Siyasi kariyeri İstanbul’da başlamış, İstanbul’a hizmet ederek popüler olmuş Cumhurbaşkanı’nın çaresizce depremi bekleyen İstanbul’a karşı böyle bir sorumluluğu var. İstanbul’a karşı son ve en tarihi görevi diyebiliriz.
Her işi bırakıp, İstanbul’u depreme hazırlamak için İstanbul Belediyesi’nden, Kandilli Rasathanesi’ne, AFAD’dan İTÜ’lü hocalara, büyük işadamlarına, müteahhitlere kadar herkesi toplayarak acil bir plan hazırlanmasına ve uygulanmasına öncülük edebilir. Bunu en iyi yapabilecek isim o.

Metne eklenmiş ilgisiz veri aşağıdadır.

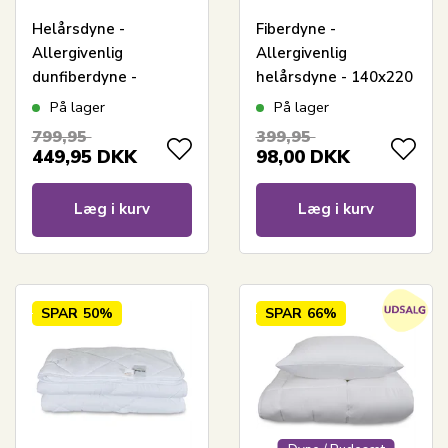
Helårsdyne -
Fiberdyne -
Allergivenlig
Allergivenlig
dunfiberdyne -
helårsdyne - 140x220
140x220 cm -
cm - Zen Sleep dyne
På lager
På lager
Fiberdyne fra Zen
799,95
399,95
Sleep
449,95
DKK
98,00
DKK
Læg i kurv
Læg i kurv
SPAR
50%
SPAR
66%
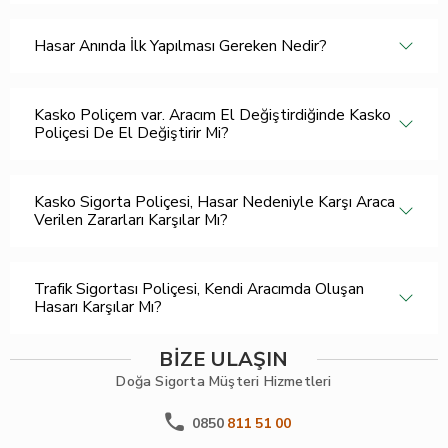
Hasar Anında İlk Yapılması Gereken Nedir?
Kasko Poliçem var. Aracım El Değiştirdiğinde Kasko
Poliçesi De El Değiştirir Mi?
Kasko Sigorta Poliçesi, Hasar Nedeniyle Karşı Araca
Verilen Zararları Karşılar Mı?
Trafik Sigortası Poliçesi, Kendi Aracımda Oluşan
Hasarı Karşılar Mı?
BİZE ULAŞIN
Doğa Sigorta
Müşteri Hizmetleri
0850
811 51 00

Paris’teki Haussmann rolünün en güçlü adayı ise İstanbul yeni seçilmiş, genç belediye başkanı Ekrem İmamoğlu.
Onun, iktidarın siyasi blokajını aşıp İstanbul için radikal adımları tek başına atabilmesi mümkün gözükmüyor. Mutlaka, en azından bu acil mesele için, her ne kadar zor olsa da, karar alma süreçlerinden dışlansa da merkezi yönetimle işbirliği içinde çalışması gerekli. Ama İstanbul şehrinin yarısından fazlasını güvenini daha yeni kazanmış, yeni bir şehir perspektifi olan İmamoğlu’nu dışlayarak bu işi başarmak, İstanbulluların en az yarısının rızasını almak da mümkün değil.
Bugün İstanbul, milyonlarca insanın akşam yatağa deprem tedirginliğiyle gittiği bir şehir. Şehri terk edenler var, evini değiştirmeye çalışanlar, çocuğuyla birlikte uyumaya başlayanlar...
Milyonlarca insanın hayatı, geleceği, siyasi önyargıları, eski defterleri bir tarafa bırakarak Cumhurbaşkanı Erdoğan ve Büyükşehir Belediye Başkanı İmamoğlu arasında deprem için bu işbirliğinin kurulmasına bağlı.
Aksi takdirde bu iletişimsizlikten kaynaklanacak yanlışlar, böyle bir depremin yıkımı ve sonrasında yaşanacak krizler, sorumlulukları olsun olmasın, merkezi hükümette ve yerelde iktidar olan bütün siyasetçilerin kariyerine yazılacaktır.
Ülkenin kalbi olan şehirde yaşanacak bir yıkımdan sonra Türkiye eskisi gibi olmaz, siyasetçiler için de bu bir yıkım olur. 1999 depremi böyle olmuştu.
O yüzden depremden önce ellerinden geleni yapmalılar.
Yıkım, inşa, nüfus taşıma gibi radikal adımlarla okları üzerlerine çekmeyi, bir kısım insanı küstürmeyi göze alarak işin siyasi sorumluluğunu birlikte üstlenmeliler.
Abartı değil, yüzbinlerce insanın hayatını kurtarmak ellerinde.
Bunu başarırlarsa siyasi kariyerlerindeki en büyük başarı olur bu. Gelecek nesiller de onları hayırla yad eder.
Yoksa yüzbinlerce insanın öldüğü, sakat kaldığı, enkaz altında kurtarılmayı beklediği bir şehirde kimse toplanma alanlarının konforu ve genişliğiyle toparlanamaz.
İstanbul yıkılırsa da geride kalan Türkiye de uzun bir süre daha mutlu olamaz.